Government fails to overturn £36,000 compensation for asylum seeker
- Published
The UK government has failed in a bid to overturn a £36,000 damages award to a Glasgow-based asylum seeker for wrongful detention.
Nemah Shehadeh, 60, was held after an attempt to deport her to Jordan failed in January 2008 when she claimed to be a stateless Palestinian.
A judge previously ruled she had been unlawfully detained from 2008 to 2009.
Three appeal judges upheld that ruling saying the authorities had breached the legal principles that govern detention.
The court heard how Ms Shehadeh previously lived in Saudi Arabia with her husband, from whom she is now separated.
False passport
She was issued with a six-month visitor visa to come to Britain on the basis that she was a Jordanian citizen and arrived in August 2002 but overstayed.
Ms Shehadeh was arrested in 2005 at London's Heathrow airport with her as they were attempting to use false French passports to travel to Canada.
She was subsequently convicted of using a false passport at Hillingdon Magistrates Court and sentenced to four months imprisonment with a recommendation for her deportation.
Following her release, Ms Shehadeh was neither detained nor deported and went on to make an asylum claim which was rejected in 2007.
In January 2008, she was flown to Jordan but on arrival told immigration officials that she was Palestinian and as a result was refused entry to the country.
In July of that year, the Jordanian embassy told Home Office officials that Ms Shehadeh was not one of their citizens and had only been issued with a temporary travel document by the country's authorities.
It was then proposed that Ms Shehadeh be detained while her case was considered.
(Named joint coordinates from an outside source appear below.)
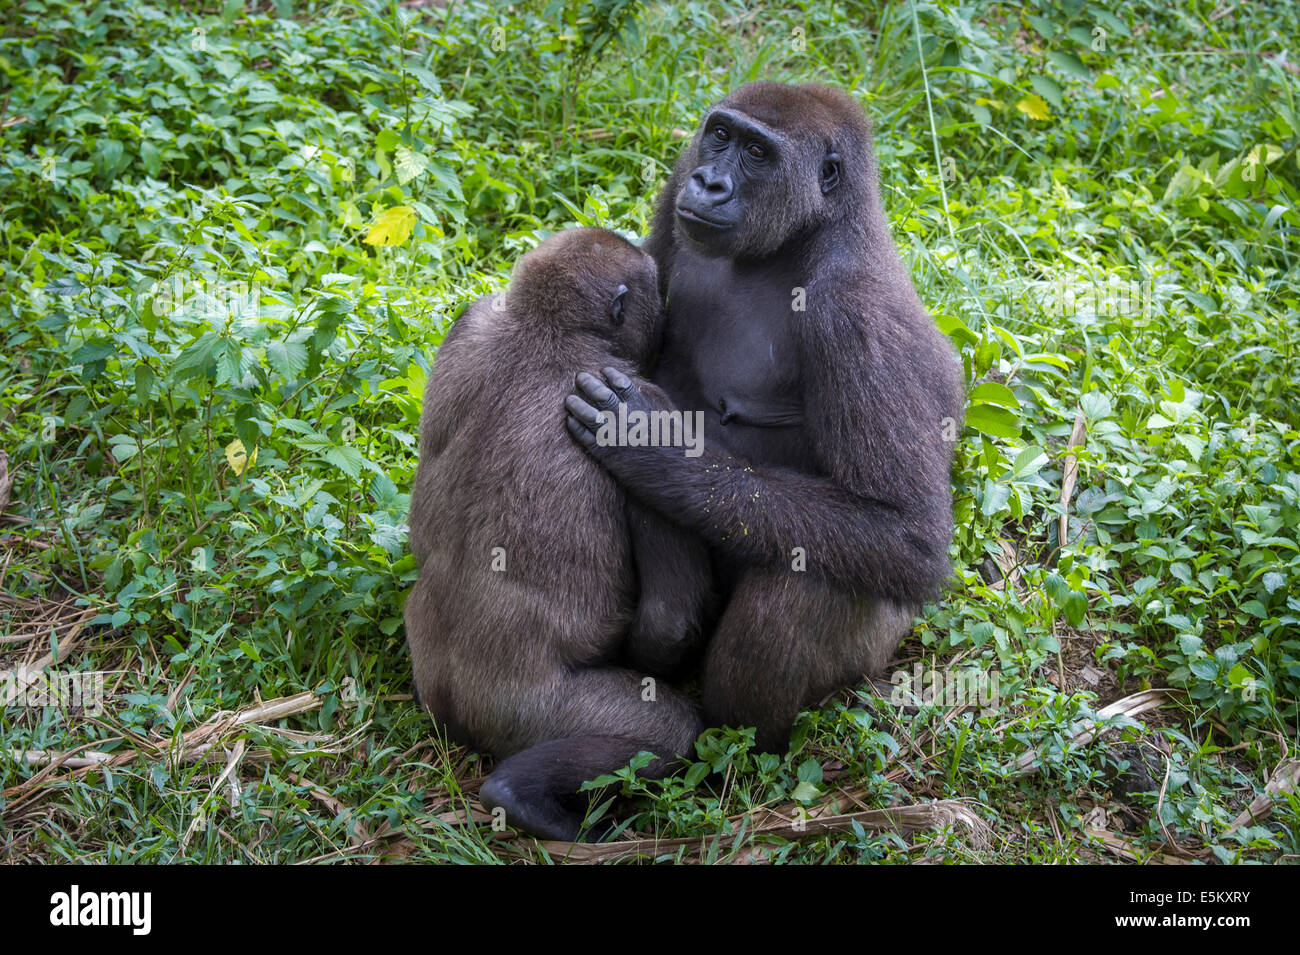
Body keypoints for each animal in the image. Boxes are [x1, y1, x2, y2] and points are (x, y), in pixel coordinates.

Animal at [405, 227, 712, 841]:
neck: (544, 327)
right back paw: (523, 800)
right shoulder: (651, 406)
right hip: (531, 716)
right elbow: (670, 619)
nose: (664, 318)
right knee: (667, 732)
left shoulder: (470, 321)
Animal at [569, 82, 967, 753]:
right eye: (720, 136)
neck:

This involved detention for 12 months from August 2008.
After her release in 2009, Ms Shehadeh brought a case against immigration officials at the Court of Session in Edinburgh for wrongful detention.
'Risk overstated'
Lord Tyre awarded her damages and said: "There has never been any suggestion that she posed any risk to the public if at liberty.
"As regards risk of absconding, I accept the submission that this was significantly, and sometimes grossly, overstated in the monthly detention reviews."
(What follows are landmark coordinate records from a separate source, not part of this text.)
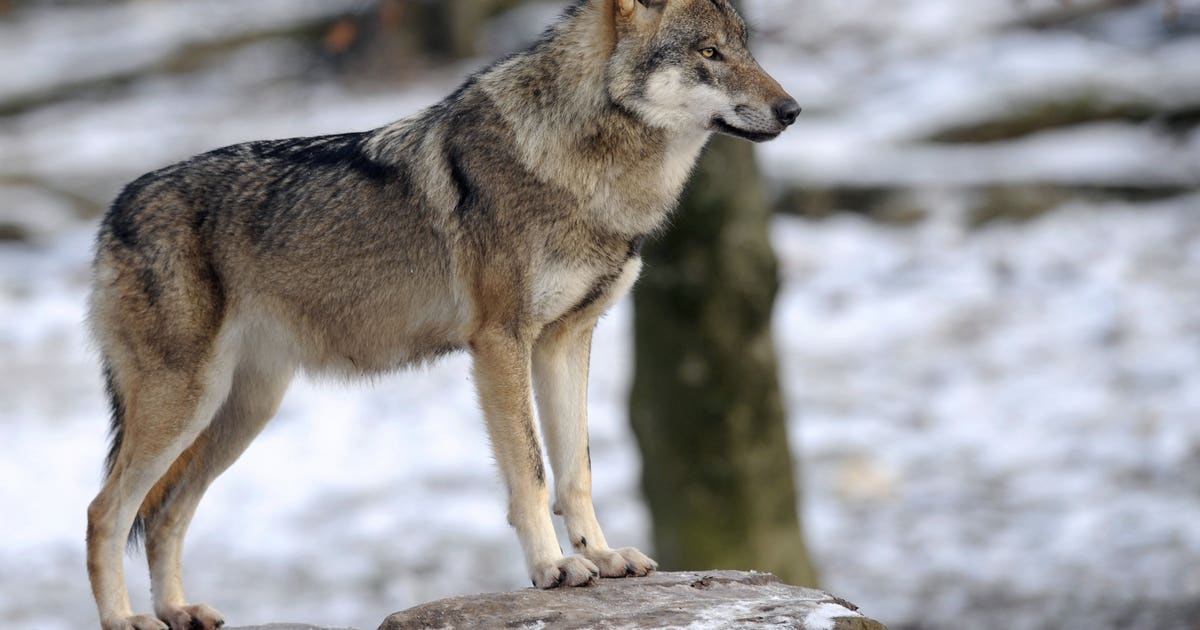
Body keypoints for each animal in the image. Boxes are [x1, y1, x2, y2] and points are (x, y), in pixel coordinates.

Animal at [85, 0, 798, 628]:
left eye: (746, 46)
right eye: (709, 54)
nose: (792, 110)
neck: (584, 163)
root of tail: (113, 211)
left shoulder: (566, 340)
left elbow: (577, 471)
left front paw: (600, 555)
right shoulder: (501, 342)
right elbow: (532, 472)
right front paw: (553, 569)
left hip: (240, 413)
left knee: (165, 517)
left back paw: (178, 611)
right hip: (186, 404)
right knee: (104, 513)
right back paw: (127, 620)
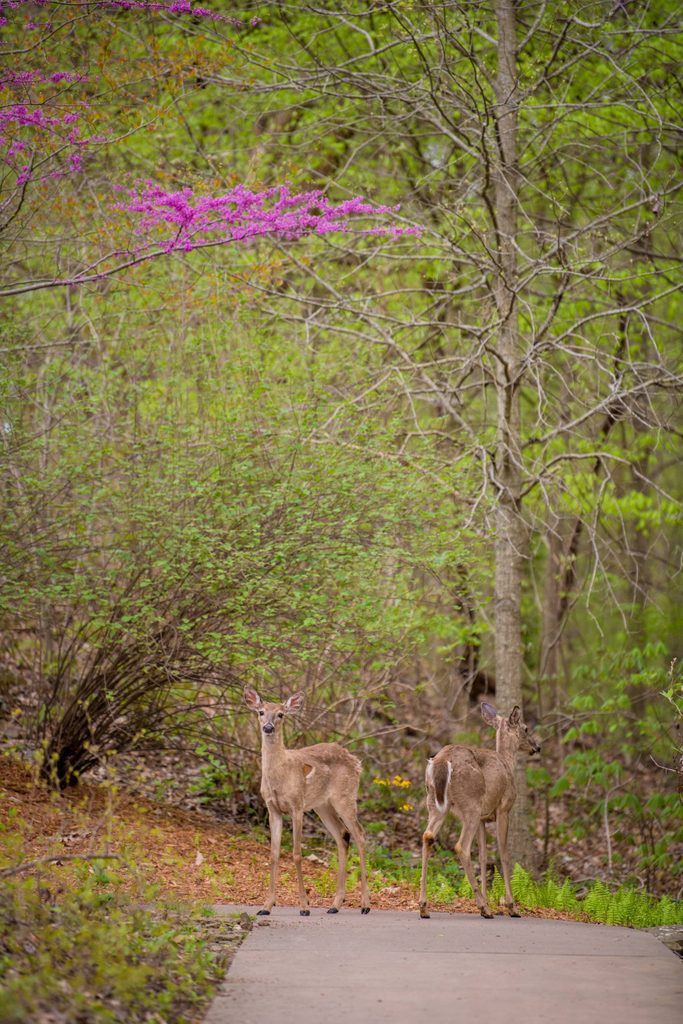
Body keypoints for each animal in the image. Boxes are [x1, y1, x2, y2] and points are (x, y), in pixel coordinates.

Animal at [244, 687, 371, 917]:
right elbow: (274, 854)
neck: (280, 775)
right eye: (260, 712)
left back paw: (365, 904)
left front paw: (304, 907)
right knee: (343, 834)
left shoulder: (297, 805)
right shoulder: (272, 808)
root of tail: (357, 762)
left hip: (345, 797)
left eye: (281, 714)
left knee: (359, 834)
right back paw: (335, 905)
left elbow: (296, 854)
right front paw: (266, 907)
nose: (268, 727)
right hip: (322, 805)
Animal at [419, 701, 540, 920]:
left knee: (428, 835)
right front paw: (511, 906)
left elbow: (483, 856)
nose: (537, 747)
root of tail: (442, 760)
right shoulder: (503, 808)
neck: (507, 763)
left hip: (436, 803)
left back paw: (424, 907)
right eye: (526, 728)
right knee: (461, 846)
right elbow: (503, 853)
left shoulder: (484, 819)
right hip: (471, 804)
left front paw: (490, 900)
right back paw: (483, 908)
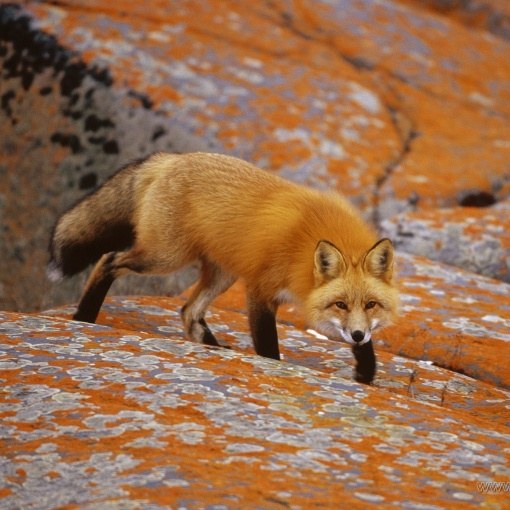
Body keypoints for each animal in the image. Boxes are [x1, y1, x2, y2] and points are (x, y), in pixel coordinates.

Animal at [48, 151, 398, 382]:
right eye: (340, 304)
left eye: (371, 304)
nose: (356, 334)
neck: (306, 246)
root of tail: (171, 158)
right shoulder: (260, 289)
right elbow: (267, 345)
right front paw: (273, 367)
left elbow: (368, 346)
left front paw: (366, 371)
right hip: (164, 257)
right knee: (108, 260)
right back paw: (84, 316)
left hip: (222, 273)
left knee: (189, 311)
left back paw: (215, 350)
Following that decision, an appeal was lodged on behalf of Home Secretary Theresa May.
But Lord Drummond Young, sitting with Lady Dorrian and Lord Philip, said that Lord Tyre was "fully justified" in concluding that from August 2008 onwards the immigration authorities were "in breach of legal principles that govern the lawfulness of detention in such circumstances".
"The petitioner's detention for the following year accordingly amounted to the delict of wrongful imprisonment, for which she is entitled to payment of damages," said Lord Drummond Young.
Ms Shehadeh, considers herself to be a stateless Palestinian, although the Home Secretary regards her as a Jordanian national, judges heard.
She was born in 1954 in the West Bank which was part of Jordan at the time.